Oral sex lessons to cut rates of teenage pregnancy
Sunday May 9, 2004
Encouraging schoolchildren to experiment with oral sex could prove the most effective way of curbing teenage pregnancy rates, a government study has found.
Pupils under 16 who were taught to consider other forms of 'intimacy' such as oral sex were significantly less likely to engage in full intercourse, it was revealed.
Britain's teenage pregnancy rate is the highest in Europe. In 2002 there were 39,286 teen pregnancies recorded. The government has spent more than £60 million to tackle the problem but so far failed to halt the rise.
A sex education course developed by Exeter University trains teachers to talk to teenagers about 'stopping points' before full sex.
Now an unpublished government-backed report reveals that a trial of the course has been a success.
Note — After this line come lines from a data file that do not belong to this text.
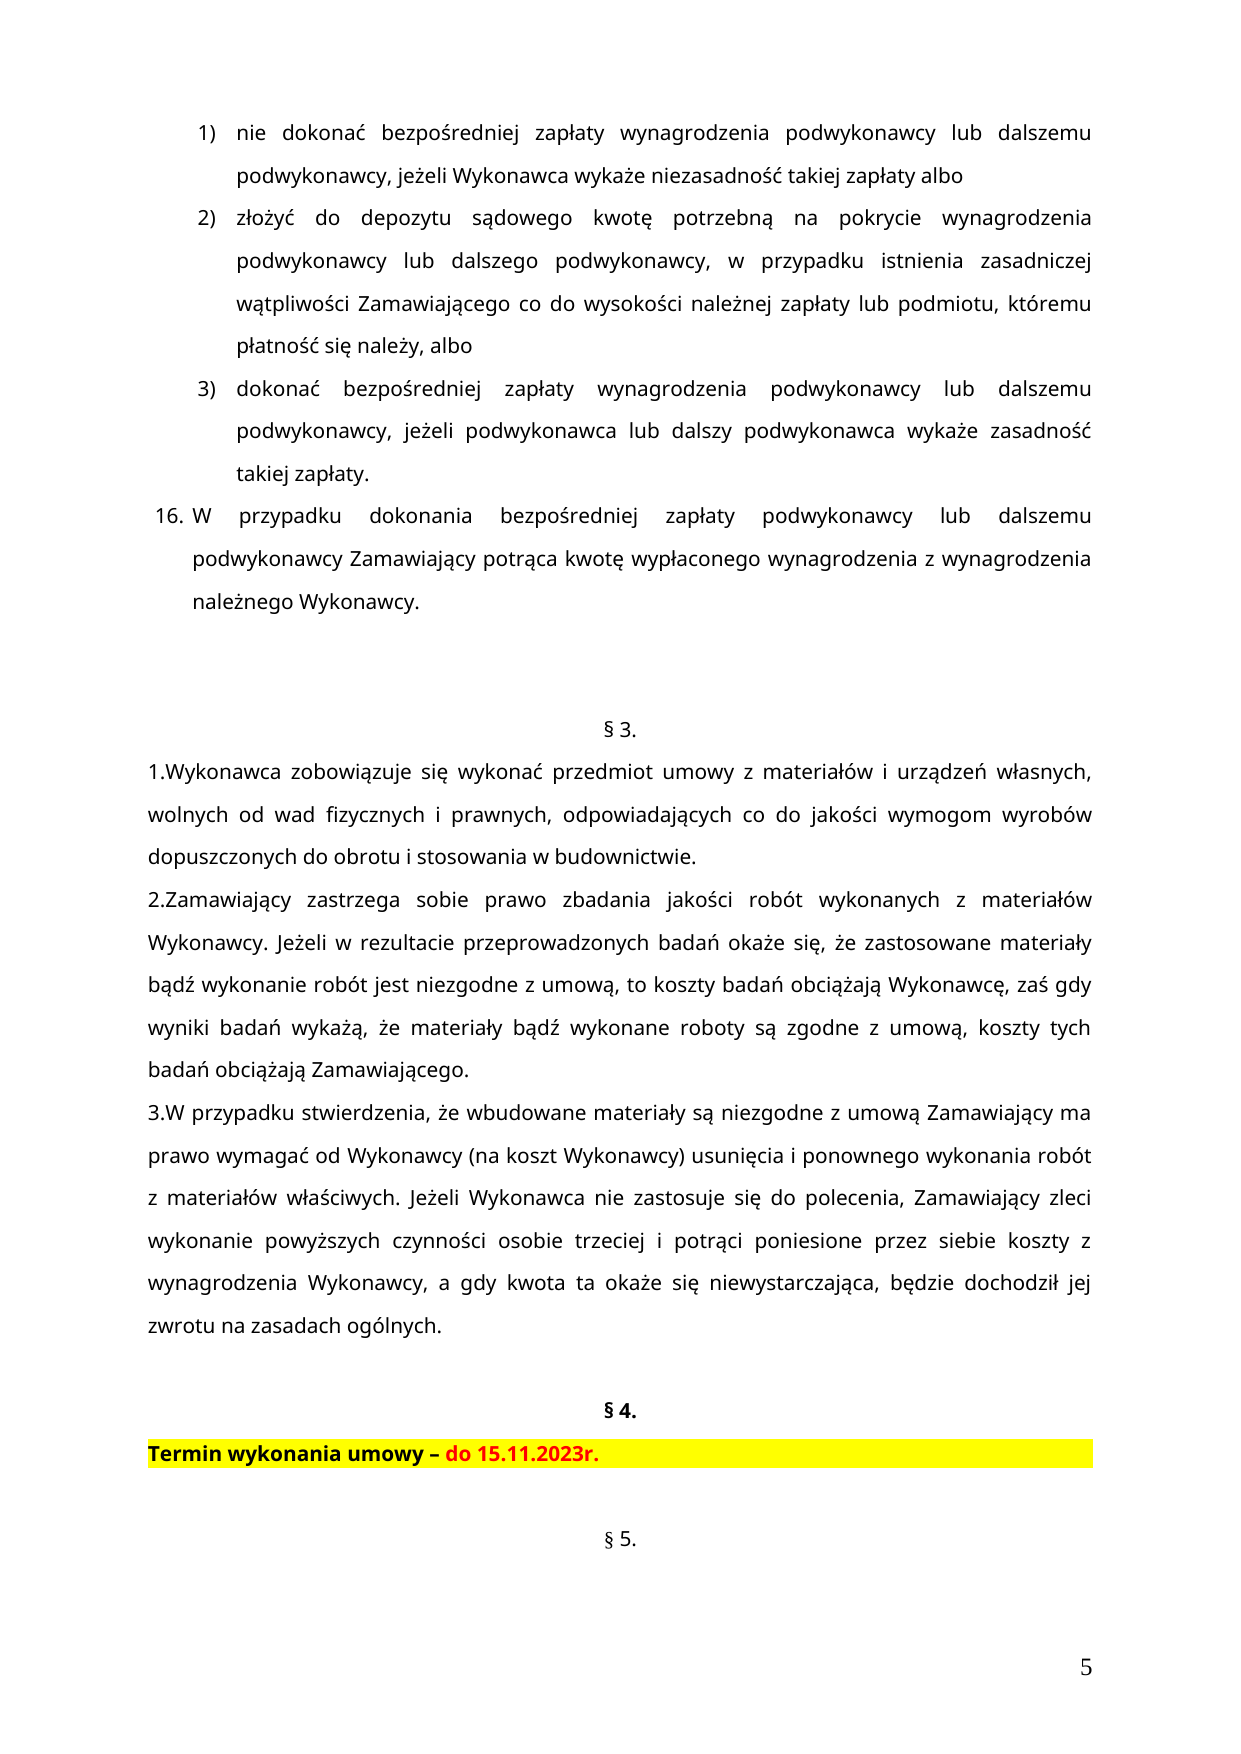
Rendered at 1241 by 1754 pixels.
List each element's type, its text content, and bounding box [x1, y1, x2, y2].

text Termin wykonania umowy – do 15.11.2023r. [148, 1439, 1093, 1468]
text 2.Zamawiający zastrzega sobie prawo zbadania jakości robót wykonanych z materiałów Wykonawcy. Jeżeli w rezultacie przeprowadzonych badań okaże się, że zastosowane materiały bądź wykonanie robót jest niezgodne z umową, to koszty badań obciążają Wykonawcę, zaś gdy wyniki badań wykażą, że materiały bądź wykonane roboty są zgodne z umową, koszty tych badań obciążają Zamawiającego. [148, 885, 1093, 1084]
list dokonać bezpośredniej zapłaty wynagrodzenia podwykonawcy lub dalszemu podwykonawcy, jeżeli podwykonawca lub dalszy podwykonawca wykaże zasadność takiej zapłaty. [197, 374, 1093, 487]
text 1.Wykonawca zobowiązuje się wykonać przedmiot umowy z materiałów i urządzeń własnych, wolnych od wad fizycznych i prawnych, odpowiadających co do jakości wymogom wyrobów dopuszczonych do obrotu i stosowania w budownictwie. [148, 757, 1093, 871]
text 5. [148, 1524, 1093, 1553]
text § 3. [148, 715, 1093, 743]
text 3.W przypadku stwierdzenia, że wbudowane materiały są niezgodne z umową Zamawiający ma prawo wymagać od Wykonawcy (na koszt Wykonawcy) usunięcia i ponownego wykonania robót z materiałów właściwych. Jeżeli Wykonawca nie zastosuje się do polecenia, Zamawiający zleci wykonanie powyższych czynności osobie trzeciej i potrąci poniesione przez siebie koszty z wynagrodzenia Wykonawcy, a gdy kwota ta okaże się niewystarczająca, będzie dochodził jej zwrotu na zasadach ogólnych. [148, 1098, 1093, 1339]
text § 4. [148, 1397, 1093, 1425]
list nie dokonać bezpośredniej zapłaty wynagrodzenia podwykonawcy lub dalszemu podwykonawcy, jeżeli Wykonawca wykaże niezasadność takiej zapłaty albo [197, 118, 1093, 189]
list złożyć do depozytu sądowego kwotę potrzebną na pokrycie wynagrodzenia podwykonawcy lub dalszego podwykonawcy, w przypadku istnienia zasadniczej wątpliwości Zamawiającego co do wysokości należnej zapłaty lub podmiotu, któremu płatność się należy, albo [197, 203, 1093, 360]
list W przypadku dokonania bezpośredniej zapłaty podwykonawcy lub dalszemu podwykonawcy Zamawiający potrąca kwotę wypłaconego wynagrodzenia z wynagrodzenia należnego Wykonawcy. [154, 502, 1093, 615]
Schoolchildren, particularly girls, who received such training developed a 'more mature' response to sex.
The study by the National Foundation for Educational Research found youngsters were 'less likely to be sexually active' than peers who received traditional forms of sex education, dispelling the fears of family campaigners who believe such methods actually arouse the sexual interest of teenagers.
Now the government will recommend the scheme, called A Pause, to schools throughout England and Wales following the success of the trial in 104 schools where sexual intercourse among 16-year-olds fell by up to 20 per cent, according to Dr John Tripp of the Department of Child Health at the University of Exeter, who helped to design the course.
Teachers who sign up to the course are primed to deal with queries from pupils on all kinds of sexual experience. Those behind the course stress the scheme does not suggest teenagers experiment with oral sex. Instead they say A Pause promotes the message that other forms of physical intimacy are safer than full intercourse.
'It teaches people assertiveness skills and that they should be only as intimate as they feel comfortable with,' said Tripp.
A Department for Education and Skills spokesman said the report's verdict would be made available to all schools. 'All teachers respect peer-reviewed material, and this will help influence their decision,' he said.